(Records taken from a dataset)
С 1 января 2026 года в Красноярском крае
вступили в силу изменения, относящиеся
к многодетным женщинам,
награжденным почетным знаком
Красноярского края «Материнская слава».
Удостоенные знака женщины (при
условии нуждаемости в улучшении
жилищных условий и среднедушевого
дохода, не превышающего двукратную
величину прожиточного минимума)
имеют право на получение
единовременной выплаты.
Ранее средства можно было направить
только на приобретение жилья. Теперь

• _Exercise details_:
Render every line of the records as a JSON list of strings, one string per line, with blank lines omitted.

• _Answer section_:
[
  "С 1 января 2026 года в Красноярском крае",
  "вступили в силу изменения, относящиеся",
  "к многодетным женщинам,",
  "награжденным почетным знаком",
  "Красноярского края «Материнская слава».",
  "Удостоенные знака женщины (при",
  "условии нуждаемости в улучшении",
  "жилищных условий и среднедушевого",
  "дохода, не превышающего двукратную",
  "величину прожиточного минимума)",
  "имеют право на получение",
  "единовременной выплаты.",
  "Ранее средства можно было направить",
  "только на приобретение жилья. Теперь"
]